When the Fed buys bonds, it does so in exchange for reserves. The bonds that the banks sell to the Fed come from customers who end up with deposits at the banks. The banks make a small interest margin on this trade. But as highly incentivized profit-driven businesses they cannot be satisfied with these slim pickings so they go in search of bigger business.

commercial banks have created additional revenue streams by offering reserve-backed liquidity insurance to others. This generally takes the form of higher credit card limits for households, contingent credit lines to asset managers and non-financial corporations, and broker-dealer relationships that promise to help speculators meet margin calls (demands for additional cash collateral)

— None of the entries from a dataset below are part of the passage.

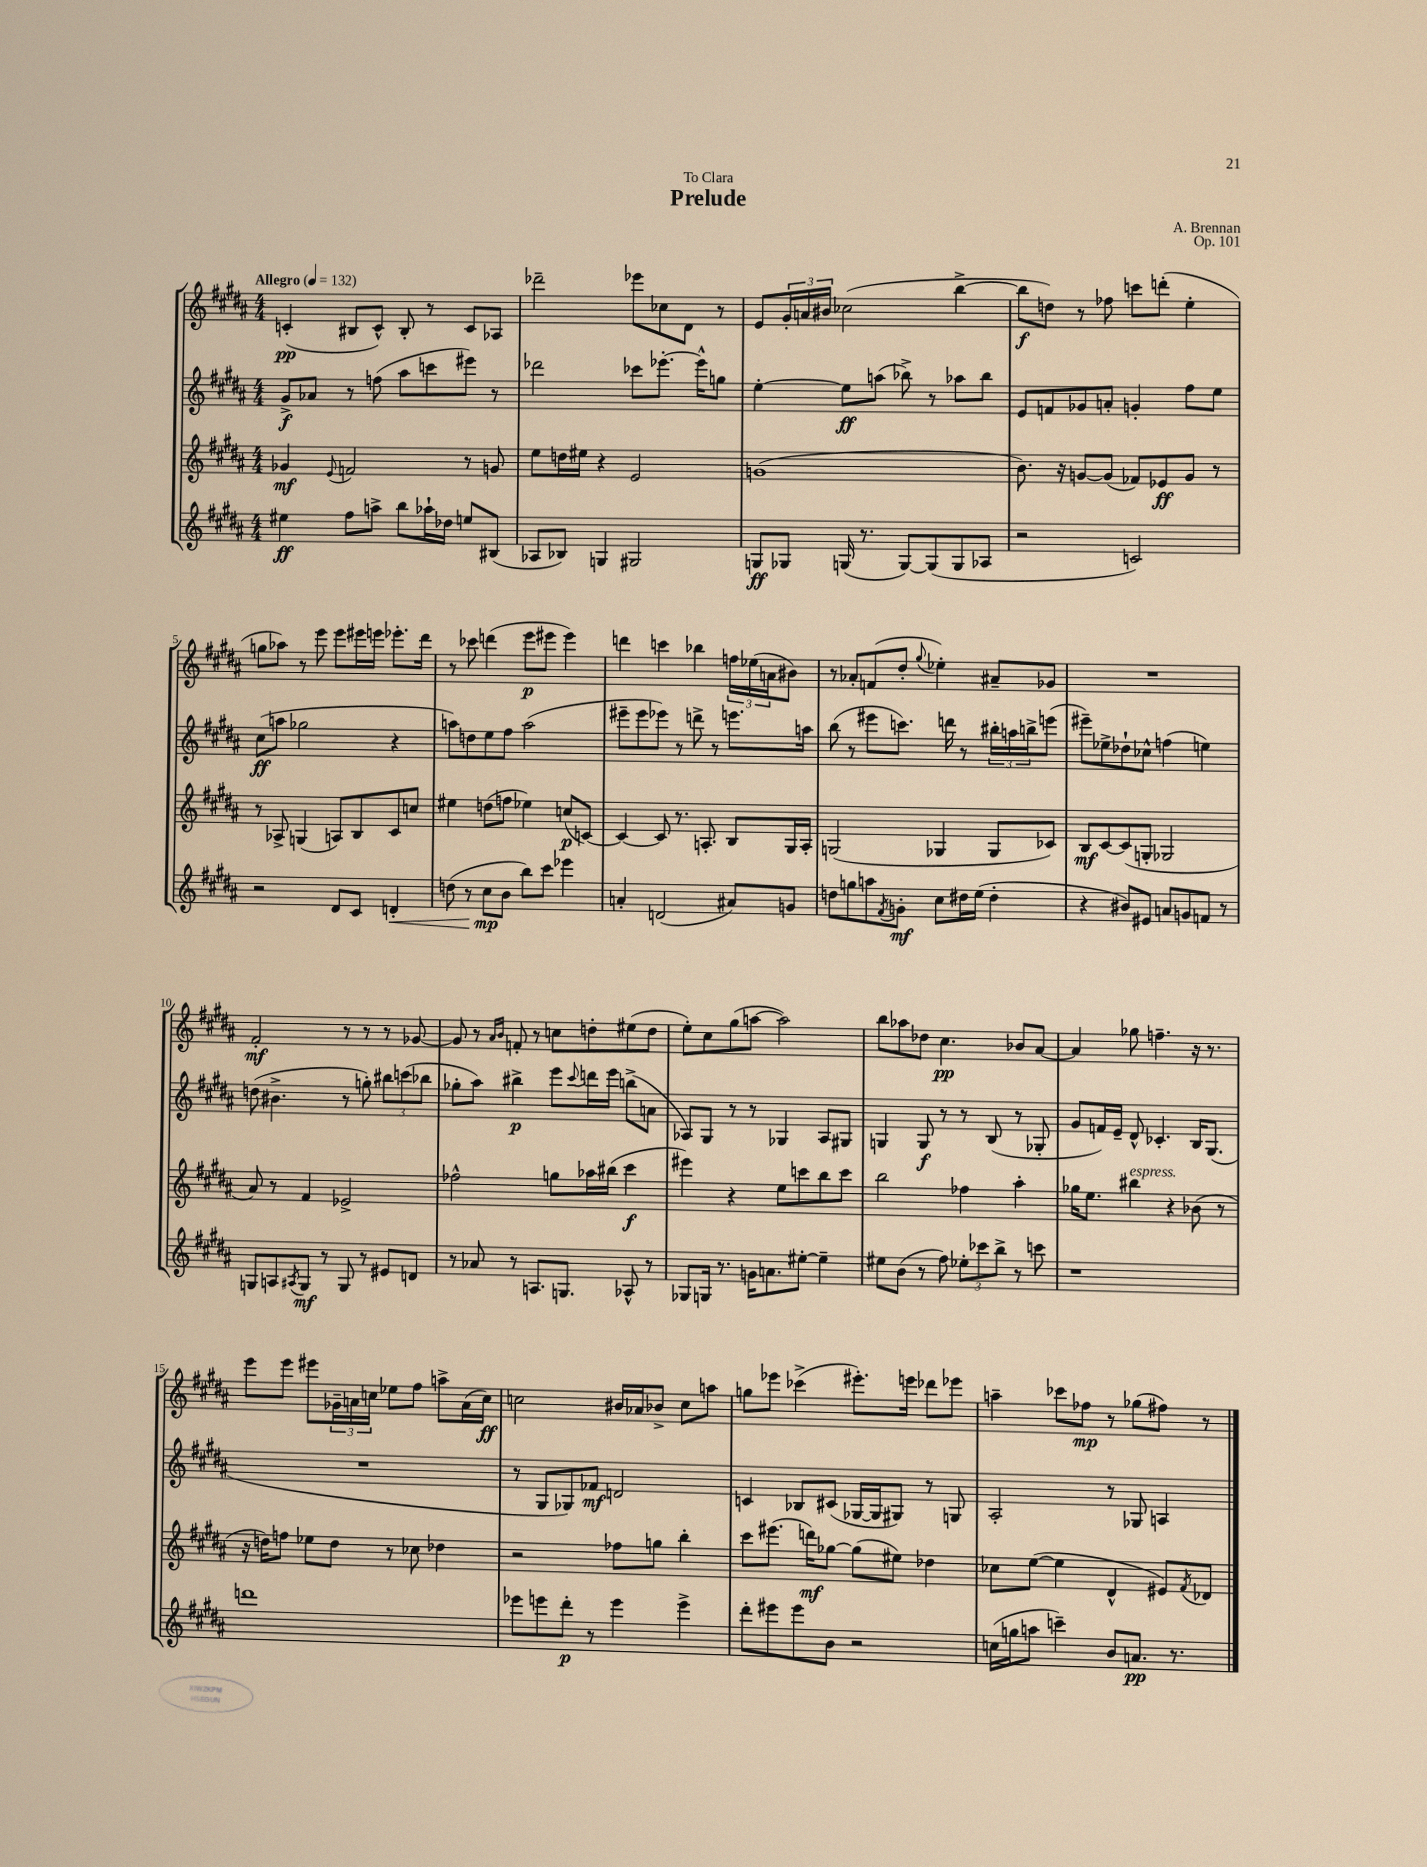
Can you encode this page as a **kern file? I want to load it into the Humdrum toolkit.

**kern	**dynam	**kern	**dynam	**kern	**dynam	**kern	**dynam
*part4	*part4	*part3	*part3	*part2	*part2	*part1	*part1
*staff4	*staff4	*staff3	*staff3	*staff2	*staff2	*staff1	*staff1
*clefG2	*	*clefG2	*	*clefG2	*	*clefG2	*
*k[f#c#g#d#a#]	*	*k[f#c#g#d#a#]	*	*k[f#c#g#d#a#]	*	*k[f#c#g#d#a#]	*
*M4/4	*	*M4/4	*	*M4/4	*	*M4/4	*
*MM132	*	*MM132	*	*MM132	*	*MM132	*
=1	=1	=1	=1	=1	=1	=1	=1
!	!	!	!	!	!	!LO:TX:a:B:t=Allegro	!
4ee#X\	ff	4g-X/	mf	8g#^/L	f	(4cn'/	pp
.	.	.	.	8a-X/J	.	.	.
.	.	8qqe/	.	.	.	.	.
8ff#\L	.	2fn/	.	8r	.	8B#X/L	.
8aan^\J	.	.	.	(8ffn\	.	8c^^/J)	.
8bb\L	.	.	.	8aa#\L	.	8B#'/	.
16aa-X`\L	.	.	.	8cccn\	.	8r	.
16dd-X\JJ	.	.	.	.	.	.	.
8een/L	.	8r	.	8eee#X\J)	.	8c/L	.
(8B#X/J	.	8gn/	.	8r	.	8A-X/J	.
=2	=2	=2	=2	=2	=2	=2	=2
8A-X/L	.	8ee\L	.	2ddd-X\	.	2ddd-X~\	.
8B-X/J)	.	16ddn\L	.	.	.	.	.
.	.	16ee#X\JJ	.	.	.	.	.
4Gn/	.	4r	.	.	.	.	.
2G#X/	.	2e/	.	8ccc-X\L	.	8eee-X\L	.
.	.	.	.	[8.eee-X'\J	.	8cc-X\	.
.	.	.	.	.	.	8d#\J	.
.	.	.	.	16eee-^^\KL]	.	.	.
.	.	.	.	8ggn\J	.	8r	.
=3	=3	=3	=3	=3	=3	=3	=3
8Gn/L	ff	(1gn	.	[4ee'\	.	8e/L	.
8G-X/J	.	.	.	.	.	24g#'/L	.
.	.	.	.	.	.	24an/	.
.	.	.	.	.	.	24b#X/JJ	.
(16Gn/	.	.	.	8ee\L]	ff	(2cc-X\	.
8.r	.	.	.	.	.	.	.
.	.	.	.	(8aan\J	.	.	.
[8G/L)	.	.	.	8bb-X^\)	.	.	.
(8G/]	.	.	.	8r	.	.	.
8G/	.	.	.	8aa-X\L	.	[4bb^\	.
8A-X/J	.	.	.	8bb-\J	.	.	.
=4	=4	=4	=4	=4	=4	=4	=4
2r	.	8.b\)	.	8e/L	.	8bb\L]	f
.	.	.	.	8fn/	.	8ddn\J)	.
.	.	16r	.	.	.	.	.
.	.	[8gn/L	.	8g-X/	.	8r	.
.	.	(8g/J]	.	8an'/J	.	8ff-X\	.
2cn/)	.	8f-X/L)	.	4gn'/	.	8cccn\L	.
.	.	8e-X/	ff	.	.	(8dddn'\J	.
.	.	8g/J	.	8ff#\L	.	4ee'\	.
.	.	8r	.	8ee\J	.	.	.
!!LO:LB:g=z
=5	=5	=5	=5	=5	=5	=5	=5
2r	.	8r	.	(8cc#\L	ff	8ggn\L	.
.	.	8A-X^/	.	8aan\J	.	8aa-X\J)	.
.	.	(4Gn/	.	2gg-X\	.	8r	.
.	.	.	.	.	.	8eee\	.
8d#/L	.	8An/L)	.	.	.	8eee\L	.
8c#/J	.	8B/	.	.	.	16eee#X\L	.
.	.	.	.	.	.	16eeen\JJ	.
!	!LO:HP:b	!	!	!	!	!	!
4dn'/	<	8c#/	.	4r	.	8.eee-X'\L	.
.	.	8ccn/J	.	.	.	.	.
.	.	.	.	.	.	16ddd#\Jk	.
=6	=6	=6	=6	=6	=6	=6	=6
(8ddn\	.	4ee#X\	.	8aan\L)	.	8r	.
8r	.	.	.	8ddn\	.	8ccc-X\	.
8cc#\L	mp	(8ddn\L	.	8ee\	.	(4dddn\	.
8b\J	[	8ffn\J	.	8ff#\J	.	.	.
8bb\L)	.	4ee-X\)	.	(2aa\	.	8eee\L	p
8ccc#\J	.	.	.	.	.	8eee#X\J	.
4eee-X\	.	(8ccn/L	p	.	.	4eee#\)	.
.	.	[8cn/J)	.	.	.	.	.
=7	=7	=7	=7	=7	=7	=7	=7
4an'/	.	4c/_	.	8eee#X~\L	.	4dddn\	.
.	.	.	.	8eee#\	.	.	.
(2dn/	.	8c/]	.	8eee-X\J)	.	4cccn\	.
.	.	8.r	.	8r	.	.	.
.	.	.	.	8dddn^\	.	4bb-X\	.
.	.	8.An'/	.	.	.	.	.
.	.	.	.	8r	.	.	.
8a#X/L)	.	8B/L	.	8.eeen\L	.	24ffn\LL	.
.	.	.	.	.	.	(24ee-X\	.
.	.	.	.	.	.	24an\J	.
8gn/J	.	16G#/L	.	.	.	8b#X\J)	.
.	.	16A'/JJ	.	16aan\Jk	.	.	.
=8	=8	=8	=8	=8	=8	=8	=8
8ddn\L	.	(2Gn/	.	(8bb\	.	8r	.
8ggn\	.	.	.	8r	.	8a-X'/L	.
8aan\	.	.	.	8eee#X\L	.	(8fn/	.
8qf#/	.	.	.	.	.	.	.
8gn'\J	mf	.	.	8.cccn\J)	.	8dd#'/J	.
.	.	.	.	.	.	8qqgg#/	.
8cc#\L	.	4G-X/	.	.	.	4ee-X'\)	.
.	.	.	.	16dddn\	.	.	.
16dd#X\L	.	.	.	8r	.	.	.
(16ee\JJ	.	.	.	.	.	.	.
4dd#'\	.	8G-/L	.	24bb#X'\LL	.	8a#X~/L	.
.	.	.	.	24aan\	.	.	.
.	.	.	.	24bbn^\J	.	.	.
.	.	8c-X/J)	.	(8eeen\J	.	8g-X/J	.
=9	=9	=9	=9	=9	=9	=9	=9
4r	.	8B/L	mf	8eee#X~\L)	.	1r	.
.	.	[8c#/	.	8ee-X^\	.	.	.
8b#X/L)	.	(8c#/]	.	8dd-X`\	.	.	.
8e#X/J	.	8Gn'/J	.	8cc-X^^\J	.	.	.
8an/L	.	2G-X/	.	(4ffn\	.	.	.
8gn/	.	.	.	.	.	.	.
8fn/J	.	.	.	4een\)	.	.	.
8r	.	.	.	.	.	.	.
!!LO:LB:g=z
=10	=10	=10	=10	=10	=10	=10	=10
8Gn/L	.	8a#/)	.	(8ddn\	.	2f#'/	mf
8An/	.	8r	.	4.b#X^\	.	.	.
8qA#X/	.	.	.	.	.	.	.
8G/J	mf	4f#/	.	.	.	.	.
8r	.	.	.	.	.	.	.
8G/	.	2e-X^/	.	8r	.	8r	.
8r	.	.	.	8ggn'\)	.	8r	.
8e#X/L	.	.	.	12bb#X\L	.	8r	.
.	.	.	.	(12cccn\	.	.	.
8dn/J	.	.	.	.	.	[8g-X/	.
.	.	.	.	12bb-X\J	.	.	.
=11	=11	=11	=11	=11	=11	=11	=11
8r	.	2ff-X^^\	.	8gg-X'\L	.	8g-/]	.
8a-X/	.	.	.	8aa#\J)	.	8r	.
.	.	.	.	.	.	16qqa#/LL	.
.	.	.	.	.	.	16qqb/JJ	.
8r	.	.	.	4bb#X^\	p	8fn'/	.
8.An/L	.	.	.	.	.	8r	.
.	.	8ggn\L	.	8eee\L	.	8ccn\L	.
8.Gn/J	.	.	.	.	.	.	.
.	.	.	.	8qqccc#/	.	.	.
.	.	16aa-X\L	.	16dddn\L	.	8ddn'\	.
.	.	(16bb#X\JJ	.	16eee\JJ	.	.	.
8A-X^^/	.	4ccc#\	f	(8bbn^\L	.	(8ee#X\	.
8r	.	.	.	8an\J	.	8dd\J	.
=12	=12	=12	=12	=12	=12	=12	=12
8G-X/L	.	4eee#X\)	.	8A-X/L)	.	8ee'\L)	.
16Gn/Jk	.	.	.	8G#/J	.	8cc#\	.
8.r	.	.	.	.	.	.	.
.	.	4r	.	8r	.	(8gg#\	.
16gn\KL	.	.	.	8r	.	[8aan\J	.
8.an\	.	.	.	.	.	.	.
.	.	8ee\L	.	4G-X/	.	2aa\])	.
[8ee#X'\J	.	8cccn\	.	.	.	.	.
4ee#~\]	.	8bb\	.	8A-/L	.	.	.
.	.	8ccc\J	.	8G#X/J	.	.	.
=13	=13	=13	=13	=13	=13	=13	=13
8ee#X\L	.	2bb\	.	4Gn/	.	8bb\L	.
(8b\J	.	.	.	.	.	8aa-X\	.
8r	.	.	.	8G/	f	8dd-X\J	.
8ff#\)	.	.	.	8r	.	4.cc#\	pp
12ee-X'\L	.	4ff-X\	.	8r	.	.	.
12ccc-X\	.	.	.	.	.	.	.
.	.	.	.	(8B/	.	.	.
12bb^\J	.	.	.	.	.	.	.
8r	.	4aa#'\	.	8r	.	8b-X/L	.
8cccn\	.	.	.	8G-X'/	.	[8a#/J	.
=14	=14	=14	=14	=14	=14	=14	=14
1r	.	16gg-X\KL	.	8g#/L	.	4a#/]	.
.	.	8.ee\J	.	.	.	.	.
.	.	.	.	16fn/L)	.	.	.
.	.	.	.	16e~/JJ	.	.	.
!	!	!LO:TX:a:i:t=espress.	!	!	!	!	!
.	.	4bb#X\	.	8d#^^/	.	8gg-X\	.
.	.	.	.	4.c-X'/	.	4.ffn~\	.
.	.	4r	.	.	.	.	.
.	.	(8b-X\	.	16B/KL	.	16r	.
.	.	.	.	(8.G#/J	.	8.r	.
.	.	8r	.	.	.	.	.
!!LO:LB:g=z
=15	=15	=15	=15	=15	=15	=15	=15
1dddn	.	16r	.	1r	.	8eee\L	.
.	.	16ddn\KL)	.	.	.	.	.
.	.	8ffn\J	.	.	.	8eee\J	.
.	.	8ee-X\L	.	.	.	8eee#X\L	.
.	.	8dd\J	.	.	.	24g-X~\L	.
.	.	.	.	.	.	24an\	.
.	.	.	.	.	.	24ccn\JJ	.
.	.	8r	.	.	.	8ee-X\L	.
.	.	8cc-X\	.	.	.	8ff#\J	.
.	.	4dd-X\	.	.	.	8aan^\L	.
.	.	.	.	.	.	(16a\L	.
.	.	.	.	.	.	16cc\JJ)	ff
=16	=16	=16	=16	=16	=16	=16	=16
8eee-X\L	.	2r	.	8r	.	2ccn\	.
8eeen\	.	.	.	8G#/L	.	.	.
8ddd#'\J	p	.	.	8G-X/)	.	.	.
8r	.	.	.	8f-X/J	mf	.	.
4eee\	.	8ff-X\L	.	2dn/	.	16b#X/LL	.
.	.	.	.	.	.	16a-X/J	.
.	.	8ggn\J	.	.	.	8b-X^/J	.
4eee^\	.	4bb'\	.	.	.	8cc\L	.
.	.	.	.	.	.	8aan\J	.
=17	=17	=17	=17	=17	=17	=17	=17
8ddd#'\L	.	8ccc#\L	.	4cn/	.	8ggn\L	.
8eee#X\	.	(8.eee#X\J	.	.	.	8eee-X\J	.
8eee#\	.	.	.	8B-X/L	.	(4ccc-X^\	.
.	.	16dddn\KL)	mf	.	.	.	.
8b\J	.	[8gg-X\J	.	(8c#X/J	.	.	.
2r	.	(8gg-\L]	.	[16G-X/LL	.	8.eee#X'\L)	.
.	.	.	.	16G-/J]	.	.	.
.	.	8ee#X\J)	.	8G#X/J)	.	.	.
.	.	.	.	.	.	16eeen\Jk	.
.	.	4dd-X\	.	8r	.	8ddd-X\L	.
.	.	.	.	8Gn/	.	8eee-X\J	.
=18	=18	=18	=18	=18	=18	=18	=18
(16ccn\LL	.	8cc-X\L	.	2A#'/	.	4aan~\	.
16ggn\J	.	.	.	.	.	.	.
8aan\J	.	([8ee\J	.	.	.	.	.
4cccn~\)	.	4ee\]	.	.	.	8ccc-X\L	.
.	.	.	.	.	.	8ff-X\J	mp
8b/L	.	4d#^^/	.	8r	.	8r	.
8.an/J	pp	.	.	8G-X/	.	(8gg-X\L	.
.	.	8e#X/L)	.	4An/	.	8ff#X\J)	.
8.r	.	.	.	.	.	.	.
.	.	8qf#/	.	.	.	.	.
.	.	8d-X/J	.	.	.	8r	.
==	==	==	==	==	==	==	==
*-	*-	*-	*-	*-	*-	*-	*-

And that is what creates the ratchet effect. The commercial banks become more vulnerable to shocks due to their exposure to contingent credit lines. But when the central banks wants to carry out normalization and shrink reserve, the banks are slow to reel in their profitable lines of new business, putting further stress on their balance sheets. If things get rough they can, after all, rely on being able to sell more Treasuries and if that market freezes up, they will count on the Fed to ride to the rescue.

As Rajan and his colleagues point out, normalization after post-2008 QE may never have happened. But history is moving fast. In the wake of second round of gigantic balance sheet expansion we are now embarked on serious monetary tightening, and not just in the US. The stakes are high. A UK-style “incident” played out in the US Treasury market would rock the global financial system.